What is being asked:
Every line below between the one holding "ring dip: (648, 722)" and the one holding "pinky tip: (331, 337)", inclusive, should be copied exactly, and no other line.

Data supplied:
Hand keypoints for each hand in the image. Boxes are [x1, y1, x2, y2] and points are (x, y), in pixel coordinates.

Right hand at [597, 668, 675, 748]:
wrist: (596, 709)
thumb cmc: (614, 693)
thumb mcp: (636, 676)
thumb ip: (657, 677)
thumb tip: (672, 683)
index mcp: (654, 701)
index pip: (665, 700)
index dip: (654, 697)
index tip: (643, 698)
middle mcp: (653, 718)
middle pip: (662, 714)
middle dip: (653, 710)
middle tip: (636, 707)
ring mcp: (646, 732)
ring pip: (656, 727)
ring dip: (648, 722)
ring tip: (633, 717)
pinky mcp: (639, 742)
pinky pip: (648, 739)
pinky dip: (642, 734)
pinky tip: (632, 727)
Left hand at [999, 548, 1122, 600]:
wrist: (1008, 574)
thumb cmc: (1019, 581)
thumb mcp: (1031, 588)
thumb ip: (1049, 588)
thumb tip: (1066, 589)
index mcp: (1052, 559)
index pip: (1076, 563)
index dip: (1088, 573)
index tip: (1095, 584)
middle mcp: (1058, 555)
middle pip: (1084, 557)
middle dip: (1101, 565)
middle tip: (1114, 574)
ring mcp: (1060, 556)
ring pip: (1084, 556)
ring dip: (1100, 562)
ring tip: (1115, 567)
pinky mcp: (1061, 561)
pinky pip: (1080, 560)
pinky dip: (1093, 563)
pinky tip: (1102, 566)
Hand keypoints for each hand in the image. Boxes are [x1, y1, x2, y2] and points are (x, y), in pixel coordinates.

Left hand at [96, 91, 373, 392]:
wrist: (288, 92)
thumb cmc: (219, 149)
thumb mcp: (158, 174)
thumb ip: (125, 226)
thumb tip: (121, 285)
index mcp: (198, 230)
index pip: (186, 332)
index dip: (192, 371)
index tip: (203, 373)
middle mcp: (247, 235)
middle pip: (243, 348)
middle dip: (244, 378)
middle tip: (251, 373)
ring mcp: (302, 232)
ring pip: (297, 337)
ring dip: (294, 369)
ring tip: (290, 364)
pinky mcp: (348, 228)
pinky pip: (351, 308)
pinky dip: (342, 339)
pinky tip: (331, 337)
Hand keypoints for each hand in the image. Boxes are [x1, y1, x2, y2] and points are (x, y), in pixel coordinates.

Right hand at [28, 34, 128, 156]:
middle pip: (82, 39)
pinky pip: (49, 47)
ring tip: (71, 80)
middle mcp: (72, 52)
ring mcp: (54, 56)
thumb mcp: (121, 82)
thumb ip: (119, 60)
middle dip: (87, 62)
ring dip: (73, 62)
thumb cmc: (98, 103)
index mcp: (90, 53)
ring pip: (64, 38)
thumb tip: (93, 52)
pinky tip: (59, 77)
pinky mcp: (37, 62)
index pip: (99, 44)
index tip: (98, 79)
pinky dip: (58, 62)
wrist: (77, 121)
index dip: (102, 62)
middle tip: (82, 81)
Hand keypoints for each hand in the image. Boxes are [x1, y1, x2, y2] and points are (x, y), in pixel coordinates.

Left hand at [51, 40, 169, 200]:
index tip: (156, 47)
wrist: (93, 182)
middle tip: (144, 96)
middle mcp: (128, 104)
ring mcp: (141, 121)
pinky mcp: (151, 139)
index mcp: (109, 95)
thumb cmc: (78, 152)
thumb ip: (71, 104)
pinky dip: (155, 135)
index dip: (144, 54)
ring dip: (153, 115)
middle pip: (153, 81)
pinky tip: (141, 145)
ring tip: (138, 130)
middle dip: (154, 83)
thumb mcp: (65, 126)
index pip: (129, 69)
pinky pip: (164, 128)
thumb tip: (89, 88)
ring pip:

Exercise output:
ring dip: (648, 722)
ring tip: (633, 717)
pinky mcp: (639, 742)
pinky pip: (648, 739)
pinky dip: (642, 734)
pinky tip: (632, 727)
Left hand at [999, 548, 1122, 600]:
wrist: (1008, 574)
thumb cmc: (1019, 581)
thumb mcp: (1031, 588)
thumb ip: (1049, 588)
thumb tip: (1066, 589)
index mcp: (1052, 559)
index pip: (1076, 563)
index dip: (1088, 573)
index tip: (1095, 584)
middle mcp: (1058, 555)
middle pip: (1084, 557)
middle dip: (1101, 565)
middle tip: (1114, 574)
ring mcp: (1060, 556)
ring pip: (1084, 556)
ring dip: (1100, 562)
ring tip: (1115, 567)
pinky mcp: (1061, 561)
pinky pip: (1080, 560)
pinky dip: (1093, 563)
pinky tip: (1102, 566)
Hand keypoints for each hand in the image. Boxes are [x1, y1, x2, y2] and points are (x, y), in pixel coordinates.

Left hand at [96, 91, 373, 392]:
wrist: (288, 92)
thumb cmc: (219, 149)
thumb mcp: (158, 174)
thumb ip: (125, 226)
thumb tip: (121, 285)
index mcp: (198, 230)
index pip: (186, 332)
index dip: (192, 371)
index tip: (203, 373)
middle mcp: (247, 235)
middle pip: (243, 348)
middle dip: (244, 378)
middle tip: (251, 373)
ring mcp: (302, 232)
ring pip: (297, 337)
ring dip: (294, 369)
ring tip: (290, 364)
pinky mcp: (348, 228)
pinky pip: (351, 308)
pinky dip: (342, 339)
pinky tip: (331, 337)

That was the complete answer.